-------- DOCUMENT PASSAGE --------

Few texts of Hindu civilisation have attracted as much criticism in the modern period as Manusmriti. For more than a century, it has frequently been cited as evidence of Hindu social evils and treated as a window into the nature of Hindu civilisation itself.
Yet such attribution is often both methodologically unsound and historically reductionist. It is methodologically unsound because neither the authenticity of many disputed verses nor their causal relationship to the social practices in question has been conclusively established. A text whose manuscript tradition bears clear evidence of interpolation cannot be treated as straightforward historical evidence until its earliest recoverable layer has been identified.

It is historically reductionist because social institutions emerge through complex interactions of political power, economic change, regional custom, religious movements, invasions, state formation, and countless other influences. To attribute centuries of social development to a single law code is to substitute a simplistic explanation for a far more complex reality. This is particularly problematic in the case of Manusmriti, whose authority had largely faded about a thousand years ago. The centuries of iconoclastic Islamic rule and colonial administration that followed disrupted Hindu civilisational institutions and fundamentally reshaped Hindu society.
A more fundamental question must therefore be asked: are we debating the original Manusmriti, or a text shaped by centuries of interpolation, redaction, and accretion? Until that question is addressed, neither criticism nor defence can claim full historical validity. The search for the historical Manusmriti is therefore not merely a textual exercise; it is essential to any serious reconstruction of Hindu social history.
The Revisionist Imperative

Revisionism is not the rewriting of history; it is the recovery of history. Every serious discipline advances by revisiting inherited conclusions in the light of better evidence and better methods. Science progresses by correcting old theories. History progresses by correcting old narratives.
The purpose of scholarship is not to preserve inherited assumptions but to discover truth. Whenever accepted interpretations rest upon weak evidence, ideological prejudice, or incomplete sources, revision becomes a scholarly duty.
The study of Hindu civilisation is no exception. Few civilisations possess a textual tradition as vast, ancient, and complex as Hindu civilisation. Reconstructing Hindu social history therefore requires rigorous textual criticism, historical analysis, and intellectual honesty.
The Wisdom of the Rishis

One of the remarkable achievements of the Hindu tradition was its early recognition that written texts are vulnerable to corruption. The ancient rishis understood that every act of copying creates opportunities for omission, addition, error, and manipulation. Over time, repeated transcription can transform a text.
To prevent such corruption from affecting the foundational sources of Sanatana Dharma, the Vedas were preserved through an extraordinarily rigorous oral tradition. The Vedas were transmitted through highly structured systems of memorisation and recitation designed to ensure exceptional textual fidelity.
The preservation system extended far beyond memorisation. Students learned to recite the text through intricate patterns and permutations that effectively functioned as a human error-correcting code. A misplaced syllable, altered accent, or incorrect tonal inflection would disrupt the recitational sequence, making corruption immediately detectable.

-------- DATA EXTRACT --------

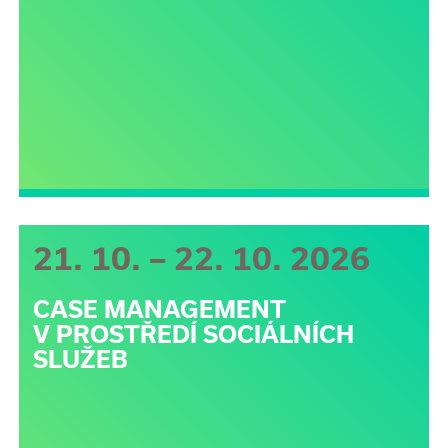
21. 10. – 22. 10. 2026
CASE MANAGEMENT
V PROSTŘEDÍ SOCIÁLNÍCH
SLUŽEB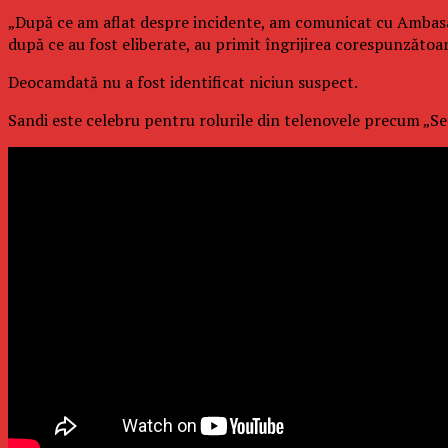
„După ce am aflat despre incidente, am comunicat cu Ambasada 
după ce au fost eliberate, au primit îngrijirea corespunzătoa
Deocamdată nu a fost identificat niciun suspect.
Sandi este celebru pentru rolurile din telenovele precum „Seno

--------
-------- DATA EXTRACT --------

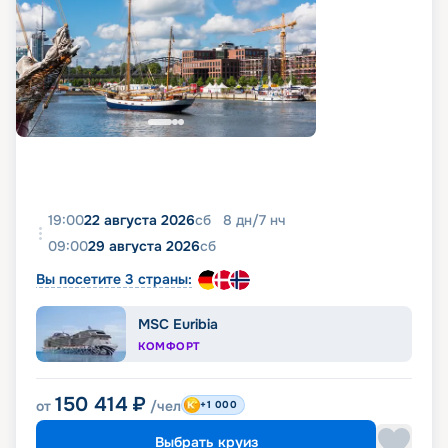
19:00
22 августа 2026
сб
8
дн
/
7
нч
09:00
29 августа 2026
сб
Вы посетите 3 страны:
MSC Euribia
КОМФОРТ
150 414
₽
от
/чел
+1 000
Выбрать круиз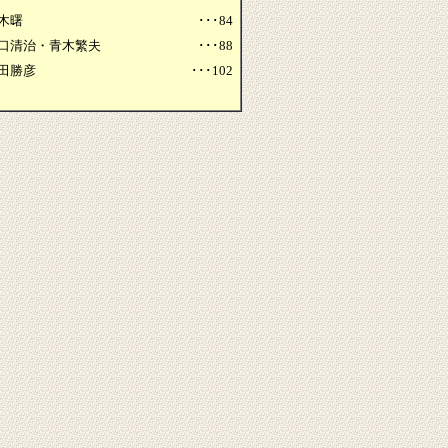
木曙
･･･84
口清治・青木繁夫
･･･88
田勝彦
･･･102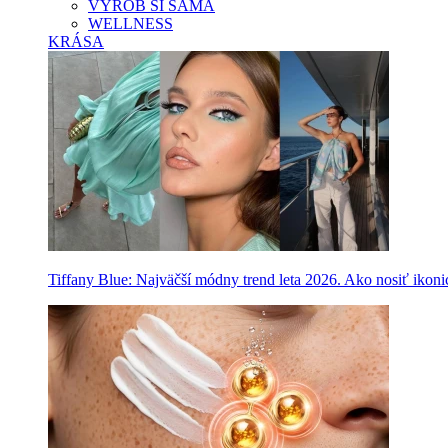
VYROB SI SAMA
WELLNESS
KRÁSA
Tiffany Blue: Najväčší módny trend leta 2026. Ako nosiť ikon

--------

» INSTRUCTIONS
**1.** Retype the part of the Manusmriti essay starting at "The study of" and ending at "transform a text.".
**2.** According to the Manusmriti essay, how were the Vedas preserved against corruption?
The rows are separate material and are not part of the Manusmriti essay.

» ANSWERS BY ITEM
**1.**
The study of Hindu civilisation is no exception. Few civilisations possess a textual tradition as vast, ancient, and complex as Hindu civilisation. Reconstructing Hindu social history therefore requires rigorous textual criticism, historical analysis, and intellectual honesty.
The Wisdom of the Rishis

One of the remarkable achievements of the Hindu tradition was its early recognition that written texts are vulnerable to corruption. The ancient rishis understood that every act of copying creates opportunities for omission, addition, error, and manipulation. Over time, repeated transcription can transform a text.

**2.** Through an extraordinarily rigorous oral tradition.